- Exercise tasks:
A. Answer these questions from the patch, one per line:
(i) Which file does it modify?
(ii) How many insertions and deletions does it report?
(iii) Which include line does it remove?
B. Arrange the records, from their beginning down through the line containing "tone equalizer: -8", as a Markdown table with the columns Row and Line. Give each line its own numbered row and omit blank lines.

From 244b2c5ca8b14627e4a17755e5922221e121c771 Mon Sep 17 00:00:00 2001
From: hc <hc@nodka.com>
Date: Wed, 09 Oct 2024 06:15:07 +0000
Subject: [PATCH] change system file
---
kernel/kernel/time/tick-sched.c | 305 ++++++++++++++++++++++++++++++++------------------
1 files changed, 195 insertions(+), 110 deletions(-)
diff --git a/kernel/kernel/time/tick-sched.c b/kernel/kernel/time/tick-sched.c
index 28e4f21..3b9c648 100644
--- a/kernel/kernel/time/tick-sched.c
+++ b/kernel/kernel/time/tick-sched.c
@@ -1,6 +1,5 @@
+// SPDX-License-Identifier: GPL-2.0
/*
- * linux/kernel/time/tick-sched.c
- *
* Copyright(C) 2005-2006, Thomas Gleixner <tglx@linutronix.de>
* Copyright(C) 2005-2007, Red Hat, Inc., Ingo Molnar
* Copyright(C) 2006-2007 Timesys Corp., Thomas Gleixner
@@ -8,8 +7,6 @@
* No idle tick implementation for low and high resolution timers
*
* Started by: Thomas Gleixner and Ingo Molnar
- *
- * Distribute under GPLv2.
*/
#include <linux/cpu.h>
#include <linux/err.h>
@@ -26,9 +23,9 @@
#include <linux/module.h>
#include <linux/irq_work.h>
#include <linux/posix-timers.h>
-#include <linux/timer.h>
#include <linux/context_tracking.h>
#include <linux/mm.h>
+#include <trace/hooks/sched.h>
#include <asm/irq_regs.h>
@@ -57,49 +54,67 @@
*/
static void tick_do_update_jiffies64(ktime_t now)
{
- unsigned long ticks = 0;
+ unsigned long ticks = 1;
ktime_t delta;
/*
- * Do a quick check without holding jiffies_lock:
- * The READ_ONCE() pairs with two updates done later in this function.
+ * Do a quick check without holding jiffies_lock. The READ_ONCE()
+ * pairs with the update done later in this function.
+ *
+ * This is also an intentional data race which is even safe on
+ * 32bit in theory. If there is a concurrent update then the check
+ * might give a random answer. It does not matter because if it
+ * returns then the concurrent update is already taking care, if it
+ * falls through then it will pointlessly contend on jiffies_lock.

- Dataset records:
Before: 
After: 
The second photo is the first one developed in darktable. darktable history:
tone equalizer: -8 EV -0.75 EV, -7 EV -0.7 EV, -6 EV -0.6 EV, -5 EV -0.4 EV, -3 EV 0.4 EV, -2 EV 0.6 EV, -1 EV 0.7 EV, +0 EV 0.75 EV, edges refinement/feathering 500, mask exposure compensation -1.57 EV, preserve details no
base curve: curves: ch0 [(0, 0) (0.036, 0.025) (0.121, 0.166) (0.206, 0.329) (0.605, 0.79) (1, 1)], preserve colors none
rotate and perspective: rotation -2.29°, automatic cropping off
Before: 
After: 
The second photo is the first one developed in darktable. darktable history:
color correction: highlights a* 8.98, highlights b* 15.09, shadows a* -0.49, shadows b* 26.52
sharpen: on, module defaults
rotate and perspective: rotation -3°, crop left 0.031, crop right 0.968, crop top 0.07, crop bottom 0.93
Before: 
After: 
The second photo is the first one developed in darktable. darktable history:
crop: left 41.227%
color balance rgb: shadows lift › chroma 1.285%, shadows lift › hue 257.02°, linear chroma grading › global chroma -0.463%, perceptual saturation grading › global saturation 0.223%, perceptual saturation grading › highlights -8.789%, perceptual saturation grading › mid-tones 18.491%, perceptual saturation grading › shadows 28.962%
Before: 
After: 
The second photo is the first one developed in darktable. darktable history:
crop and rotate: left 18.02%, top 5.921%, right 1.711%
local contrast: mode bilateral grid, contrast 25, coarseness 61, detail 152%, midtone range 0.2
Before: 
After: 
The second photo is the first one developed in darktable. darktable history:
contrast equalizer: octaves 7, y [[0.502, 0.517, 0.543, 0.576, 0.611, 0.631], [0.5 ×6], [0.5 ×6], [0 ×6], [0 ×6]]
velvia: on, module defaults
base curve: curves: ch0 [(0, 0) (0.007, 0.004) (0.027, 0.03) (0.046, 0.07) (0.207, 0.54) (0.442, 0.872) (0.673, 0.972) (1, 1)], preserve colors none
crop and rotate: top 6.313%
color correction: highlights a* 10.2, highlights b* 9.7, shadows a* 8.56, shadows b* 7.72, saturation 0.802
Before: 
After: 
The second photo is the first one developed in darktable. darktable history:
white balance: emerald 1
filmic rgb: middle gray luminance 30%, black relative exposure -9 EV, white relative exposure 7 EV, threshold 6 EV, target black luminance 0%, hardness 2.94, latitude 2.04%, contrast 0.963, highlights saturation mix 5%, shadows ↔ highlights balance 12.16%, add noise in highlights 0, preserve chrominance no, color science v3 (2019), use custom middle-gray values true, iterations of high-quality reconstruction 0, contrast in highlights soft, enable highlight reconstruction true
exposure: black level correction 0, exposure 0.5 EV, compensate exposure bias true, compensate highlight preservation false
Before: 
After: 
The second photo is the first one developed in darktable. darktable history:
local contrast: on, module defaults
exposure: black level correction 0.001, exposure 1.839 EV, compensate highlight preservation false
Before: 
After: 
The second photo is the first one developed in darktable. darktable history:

- In response:
A.
(i) kernel/kernel/time/tick-sched.c
(ii) 195 insertions and 110 deletions
(iii) #include <linux/timer.h>

B.
| Row | Line |
|---|---|
| 1 | Before:  |
| 2 | After:  |
| 3 | The second photo is the first one developed in darktable. darktable history: |
| 4 | tone equalizer: -8 EV -0.75 EV, -7 EV -0.7 EV, -6 EV -0.6 EV, -5 EV -0.4 EV, -3 EV 0.4 EV, -2 EV 0.6 EV, -1 EV 0.7 EV, +0 EV 0.75 EV, edges refinement/feathering 500, mask exposure compensation -1.57 EV, preserve details no |